World's factory output shrinks

Index dip reflects virus drag in U.S.

FILE - In this Sept. 27, 2018, file photo robots weld the bed of a 2018 Ford F-150 truck on the assembly line at the Ford Rouge assembly plant in Dearborn, Mich. Ford says it wants to reopen five North American assembly plants in April 2020 that were closed due to the threat of coronavirus. The three Detroit automakers suspended production at North American factories March 19 ago under pressure from the United Auto Workers union, which had concerns about members working closely at work stations and possibly spreading the virus. (AP Photo/Carlos Osorio, File)
FILE - In this Sept. 27, 2018, file photo robots weld the bed of a 2018 Ford F-150 truck on the assembly line at the Ford Rouge assembly plant in Dearborn, Mich. Ford says it wants to reopen five North American assembly plants in April 2020 that were closed due to the threat of coronavirus. The three Detroit automakers suspended production at North American factories March 19 ago under pressure from the United Auto Workers union, which had concerns about members working closely at work stations and possibly spreading the virus. (AP Photo/Carlos Osorio, File)
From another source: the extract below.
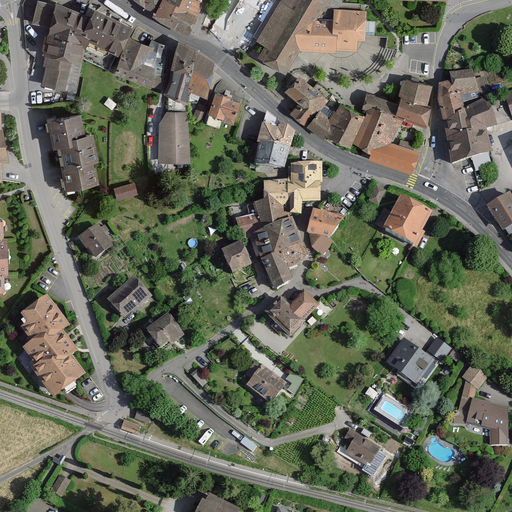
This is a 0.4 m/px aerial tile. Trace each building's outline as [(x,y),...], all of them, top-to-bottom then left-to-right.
[(143,0),(188,26),(203,0),(143,0)] [(287,0),(286,2),(280,0),(278,0),(254,40),(263,45),(256,57),(287,72),(301,48),(336,53),(336,47),(356,48),(356,38),(363,38),(366,9),(334,6),(330,18),(316,17),(326,0),(287,0)] [(57,7),(38,1),(32,25),(51,28),(50,36),(46,36),(43,50),(46,51),(44,66),(40,84),(65,90),(72,59),(78,60),(84,37),(112,51),(125,25),(91,6),(87,10),(85,16),(57,5),(57,7)] [(149,43),(126,33),(107,68),(158,89),(164,76),(166,42),(150,36),(149,43)] [(171,45),(170,47),(166,64),(169,65),(161,90),(185,100),(185,87),(205,96),(214,66),(171,45)] [(307,121),(314,108),(329,93),(294,71),(285,85),(297,98),(289,107),(307,121)] [(446,126),(451,164),(494,151),(489,133),(497,131),(487,101),(482,103),(472,71),(448,76),(451,85),(439,89),(437,107),(440,126),(446,126)] [(431,82),(400,74),(393,94),(367,89),(357,103),(365,108),(364,112),(353,142),(367,148),(364,157),(412,175),(424,150),(391,139),(395,126),(403,131),(405,121),(427,126),(431,82)] [(239,100),(212,89),(206,104),(199,101),(193,116),(203,120),(206,111),(230,121),(239,100)] [(314,108),(307,121),(348,149),(353,142),(364,112),(339,100),(327,115),(314,108)] [(189,109),(159,109),(160,161),(190,161),(189,109)] [(79,111),(44,116),(48,144),(56,143),(62,185),(96,180),(89,129),(82,130),(79,111)] [(276,127),(260,124),(252,164),(283,166),(292,136),(278,123),(276,127)] [(322,161),(290,163),(290,179),(264,180),(260,192),(262,200),(253,203),(256,215),(236,220),(244,242),(251,239),(270,288),(288,280),(284,267),(304,260),(309,254),(290,214),(300,214),(300,201),(320,201),(322,161)] [(136,182),(116,186),(119,199),(139,194),(136,182)] [(369,199),(379,205),(387,191),(378,185),(369,199)] [(432,210),(395,192),(378,225),(414,244),(432,210)] [(511,193),(489,208),(504,231),(511,225),(511,193)] [(346,218),(312,212),(307,236),(331,240),(336,232),(346,218)] [(96,223),(77,237),(92,258),(111,244),(96,223)] [(239,241),(219,250),(229,273),(250,263),(239,241)] [(134,274),(106,298),(123,319),(152,294),(134,274)] [(282,306),(277,301),(265,314),(288,336),(301,321),(299,319),(316,301),(300,286),(282,306)] [(27,341),(19,347),(31,363),(26,367),(49,398),(81,373),(68,355),(75,350),(60,330),(67,325),(44,294),(16,315),(22,323),(16,327),(27,341)] [(168,312),(143,330),(156,347),(166,339),(170,344),(184,334),(168,312)] [(435,360),(404,336),(384,362),(416,386),(435,360)] [(452,348),(436,337),(426,351),(442,362),(452,348)] [(286,382),(261,363),(245,383),(270,402),(286,382)] [(490,374),(474,363),(462,376),(466,379),(458,409),(453,409),(453,423),(463,422),(489,427),(489,443),(507,444),(505,405),(475,399),(477,388),(479,389),(490,374)] [(141,425),(124,419),(121,429),(138,435),(141,425)] [(378,446),(356,432),(344,452),(366,465),(378,446)] [(71,481),(60,474),(49,490),(61,497),(71,481)] [(202,501),(197,499),(191,511),(237,511),(239,509),(206,493),(202,501)]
WASHINGTON -- Manufacturing contracted in the United States and around the world last month, dragged down by economic fallout from the coronavirus outbreak.

The Institute for Supply Management, an association of purchasing managers, reported Wednesday that its U.S. manufacturing index fell to 49.1 in March after registering 50.1 in February. Any reading below 50 signals a contraction. The index had signaled growth in January and February.

The 1-point drop was caused by a sharp increase in delivery times that often signals a flurry of demand. Instead, the latest jump in the supplier deliveries index, the biggest since 2005, reflects the virus outbreak that's led to dysfunction in global supply lines and created a sales vacuum as many businesses close.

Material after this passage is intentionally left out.